Action item: From the line that contains "This Category |" through the line that contains "Medicaid | | | |", output every line of the listing below exactly and leave out all the rest.

Material supplied:
┌──
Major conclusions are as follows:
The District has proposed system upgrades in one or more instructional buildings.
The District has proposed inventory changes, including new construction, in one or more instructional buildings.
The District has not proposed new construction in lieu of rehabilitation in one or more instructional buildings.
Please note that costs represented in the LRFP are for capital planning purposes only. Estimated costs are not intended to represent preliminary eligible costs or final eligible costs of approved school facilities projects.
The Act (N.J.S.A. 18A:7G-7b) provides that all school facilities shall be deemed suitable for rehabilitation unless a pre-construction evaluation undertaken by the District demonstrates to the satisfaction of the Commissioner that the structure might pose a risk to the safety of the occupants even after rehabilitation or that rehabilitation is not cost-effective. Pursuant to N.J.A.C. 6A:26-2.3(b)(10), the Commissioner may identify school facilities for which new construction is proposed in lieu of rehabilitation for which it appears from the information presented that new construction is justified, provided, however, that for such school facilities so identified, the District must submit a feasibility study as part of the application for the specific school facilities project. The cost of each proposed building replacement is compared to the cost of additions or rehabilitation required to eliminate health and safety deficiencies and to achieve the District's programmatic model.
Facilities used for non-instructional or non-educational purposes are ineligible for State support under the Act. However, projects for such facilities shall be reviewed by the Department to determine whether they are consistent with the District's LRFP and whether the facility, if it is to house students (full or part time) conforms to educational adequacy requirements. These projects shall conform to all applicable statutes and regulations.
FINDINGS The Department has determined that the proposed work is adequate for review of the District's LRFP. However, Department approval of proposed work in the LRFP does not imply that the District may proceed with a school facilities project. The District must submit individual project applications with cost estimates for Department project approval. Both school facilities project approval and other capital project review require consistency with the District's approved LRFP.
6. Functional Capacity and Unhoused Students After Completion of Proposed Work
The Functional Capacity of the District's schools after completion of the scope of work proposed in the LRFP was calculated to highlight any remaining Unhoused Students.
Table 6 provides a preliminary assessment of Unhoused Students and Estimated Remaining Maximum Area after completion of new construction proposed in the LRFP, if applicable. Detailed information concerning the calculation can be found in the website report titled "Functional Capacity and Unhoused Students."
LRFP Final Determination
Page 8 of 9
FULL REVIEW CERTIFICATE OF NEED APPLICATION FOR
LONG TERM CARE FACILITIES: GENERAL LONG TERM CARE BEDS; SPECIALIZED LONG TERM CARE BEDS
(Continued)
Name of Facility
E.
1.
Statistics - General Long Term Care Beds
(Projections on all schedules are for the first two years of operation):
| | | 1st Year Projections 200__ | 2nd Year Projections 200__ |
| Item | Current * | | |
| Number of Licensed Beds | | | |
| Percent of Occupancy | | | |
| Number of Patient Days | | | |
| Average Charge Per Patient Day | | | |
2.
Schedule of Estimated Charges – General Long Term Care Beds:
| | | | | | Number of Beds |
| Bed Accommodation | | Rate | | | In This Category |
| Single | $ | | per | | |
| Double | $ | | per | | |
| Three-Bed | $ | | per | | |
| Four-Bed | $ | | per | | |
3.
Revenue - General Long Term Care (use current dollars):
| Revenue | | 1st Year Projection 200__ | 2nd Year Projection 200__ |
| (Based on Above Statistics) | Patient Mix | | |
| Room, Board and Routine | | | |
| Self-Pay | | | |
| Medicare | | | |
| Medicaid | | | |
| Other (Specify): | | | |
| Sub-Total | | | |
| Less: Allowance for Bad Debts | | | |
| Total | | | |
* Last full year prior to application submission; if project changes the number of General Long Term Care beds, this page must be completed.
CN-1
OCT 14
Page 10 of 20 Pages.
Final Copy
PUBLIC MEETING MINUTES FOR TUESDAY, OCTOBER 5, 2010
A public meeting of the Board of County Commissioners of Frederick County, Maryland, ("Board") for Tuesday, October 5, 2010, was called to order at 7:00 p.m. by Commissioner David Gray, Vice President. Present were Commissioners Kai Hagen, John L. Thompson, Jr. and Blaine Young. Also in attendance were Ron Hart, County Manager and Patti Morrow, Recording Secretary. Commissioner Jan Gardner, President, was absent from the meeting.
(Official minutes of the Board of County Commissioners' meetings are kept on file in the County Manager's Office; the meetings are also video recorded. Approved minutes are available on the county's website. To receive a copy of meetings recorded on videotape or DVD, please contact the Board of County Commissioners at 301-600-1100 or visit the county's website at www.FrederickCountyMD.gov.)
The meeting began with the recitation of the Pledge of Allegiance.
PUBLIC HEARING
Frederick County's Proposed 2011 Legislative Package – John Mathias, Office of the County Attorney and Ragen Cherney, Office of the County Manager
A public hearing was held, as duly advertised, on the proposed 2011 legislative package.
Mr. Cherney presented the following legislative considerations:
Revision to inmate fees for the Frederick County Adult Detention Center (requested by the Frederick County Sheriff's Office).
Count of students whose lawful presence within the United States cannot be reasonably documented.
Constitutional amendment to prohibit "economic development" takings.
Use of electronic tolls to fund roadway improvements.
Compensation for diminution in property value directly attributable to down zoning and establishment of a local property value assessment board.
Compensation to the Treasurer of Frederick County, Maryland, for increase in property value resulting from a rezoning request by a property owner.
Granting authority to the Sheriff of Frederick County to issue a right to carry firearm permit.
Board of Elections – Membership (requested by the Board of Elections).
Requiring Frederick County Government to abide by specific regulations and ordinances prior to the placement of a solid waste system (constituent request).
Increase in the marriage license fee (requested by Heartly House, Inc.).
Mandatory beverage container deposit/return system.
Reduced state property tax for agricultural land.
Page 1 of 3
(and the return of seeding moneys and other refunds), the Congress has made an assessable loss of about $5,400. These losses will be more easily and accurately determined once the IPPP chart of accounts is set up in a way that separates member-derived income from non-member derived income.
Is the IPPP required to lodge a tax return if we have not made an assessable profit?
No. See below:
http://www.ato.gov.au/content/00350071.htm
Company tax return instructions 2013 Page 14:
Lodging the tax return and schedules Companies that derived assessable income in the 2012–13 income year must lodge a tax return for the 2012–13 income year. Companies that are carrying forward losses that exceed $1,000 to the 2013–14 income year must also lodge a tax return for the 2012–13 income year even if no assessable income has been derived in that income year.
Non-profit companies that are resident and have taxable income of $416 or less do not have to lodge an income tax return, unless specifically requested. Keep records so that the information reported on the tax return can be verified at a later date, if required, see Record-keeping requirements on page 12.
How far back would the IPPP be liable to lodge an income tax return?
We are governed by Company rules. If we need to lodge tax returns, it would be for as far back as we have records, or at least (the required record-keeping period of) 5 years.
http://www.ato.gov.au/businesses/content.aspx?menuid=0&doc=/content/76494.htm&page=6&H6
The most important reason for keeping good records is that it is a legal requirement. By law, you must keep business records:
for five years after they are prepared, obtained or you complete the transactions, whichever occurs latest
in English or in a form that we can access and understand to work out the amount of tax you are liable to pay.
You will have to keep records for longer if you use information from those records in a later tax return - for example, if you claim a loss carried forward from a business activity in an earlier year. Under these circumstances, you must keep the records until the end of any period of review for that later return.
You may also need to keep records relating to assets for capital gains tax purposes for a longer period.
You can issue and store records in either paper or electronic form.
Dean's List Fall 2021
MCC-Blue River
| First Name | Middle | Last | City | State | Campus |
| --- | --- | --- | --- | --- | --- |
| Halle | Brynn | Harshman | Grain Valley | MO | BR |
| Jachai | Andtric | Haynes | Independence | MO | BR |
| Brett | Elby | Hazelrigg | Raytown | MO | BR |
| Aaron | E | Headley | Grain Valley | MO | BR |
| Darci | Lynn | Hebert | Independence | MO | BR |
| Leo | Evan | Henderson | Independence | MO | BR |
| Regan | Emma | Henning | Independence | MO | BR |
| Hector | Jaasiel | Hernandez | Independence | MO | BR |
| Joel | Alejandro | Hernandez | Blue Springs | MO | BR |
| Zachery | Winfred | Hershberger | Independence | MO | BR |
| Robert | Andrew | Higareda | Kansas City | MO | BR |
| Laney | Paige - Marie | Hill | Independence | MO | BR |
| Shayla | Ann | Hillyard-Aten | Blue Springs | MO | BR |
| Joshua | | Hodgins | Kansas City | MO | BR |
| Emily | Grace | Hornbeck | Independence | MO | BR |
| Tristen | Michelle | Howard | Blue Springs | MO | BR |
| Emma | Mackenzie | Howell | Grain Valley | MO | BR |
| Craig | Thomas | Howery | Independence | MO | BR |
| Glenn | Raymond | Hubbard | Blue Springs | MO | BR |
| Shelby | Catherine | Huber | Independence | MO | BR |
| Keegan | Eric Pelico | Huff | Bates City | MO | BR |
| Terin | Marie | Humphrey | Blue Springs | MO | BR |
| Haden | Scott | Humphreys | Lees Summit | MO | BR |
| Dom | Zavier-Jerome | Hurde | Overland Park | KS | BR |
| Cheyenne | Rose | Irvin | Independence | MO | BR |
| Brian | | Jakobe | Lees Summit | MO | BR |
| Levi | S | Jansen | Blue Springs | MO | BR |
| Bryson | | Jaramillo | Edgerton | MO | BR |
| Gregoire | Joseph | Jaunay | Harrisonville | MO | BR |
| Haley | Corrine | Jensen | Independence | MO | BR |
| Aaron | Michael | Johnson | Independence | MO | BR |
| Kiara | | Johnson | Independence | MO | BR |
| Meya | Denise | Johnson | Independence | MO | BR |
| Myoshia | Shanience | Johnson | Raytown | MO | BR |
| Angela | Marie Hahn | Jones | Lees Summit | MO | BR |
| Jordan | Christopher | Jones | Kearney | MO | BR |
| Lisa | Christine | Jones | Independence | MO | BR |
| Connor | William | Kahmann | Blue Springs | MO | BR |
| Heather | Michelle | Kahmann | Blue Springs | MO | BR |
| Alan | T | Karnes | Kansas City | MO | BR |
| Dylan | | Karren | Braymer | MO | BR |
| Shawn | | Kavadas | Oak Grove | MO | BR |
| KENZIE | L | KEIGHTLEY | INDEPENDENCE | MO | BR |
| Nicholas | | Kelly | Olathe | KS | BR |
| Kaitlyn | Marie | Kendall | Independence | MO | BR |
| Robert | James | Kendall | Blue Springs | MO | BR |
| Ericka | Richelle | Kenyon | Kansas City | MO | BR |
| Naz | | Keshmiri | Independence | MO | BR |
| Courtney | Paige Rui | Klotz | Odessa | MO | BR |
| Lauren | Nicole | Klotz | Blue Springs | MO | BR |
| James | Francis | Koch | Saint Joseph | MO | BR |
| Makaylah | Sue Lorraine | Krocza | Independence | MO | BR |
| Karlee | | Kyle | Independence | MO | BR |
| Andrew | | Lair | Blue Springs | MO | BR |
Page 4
└──
Exercise solution:
| Bed Accommodation | | Rate | | | In This Category |
| Single | $ | | per | | |
| Double | $ | | per | | |
| Three-Bed | $ | | per | | |
| Four-Bed | $ | | per | | |
3.
Revenue - General Long Term Care (use current dollars):
| Revenue | | 1st Year Projection 200__ | 2nd Year Projection 200__ |
| (Based on Above Statistics) | Patient Mix | | |
| Room, Board and Routine | | | |
| Self-Pay | | | |
| Medicare | | | |
| Medicaid | | | |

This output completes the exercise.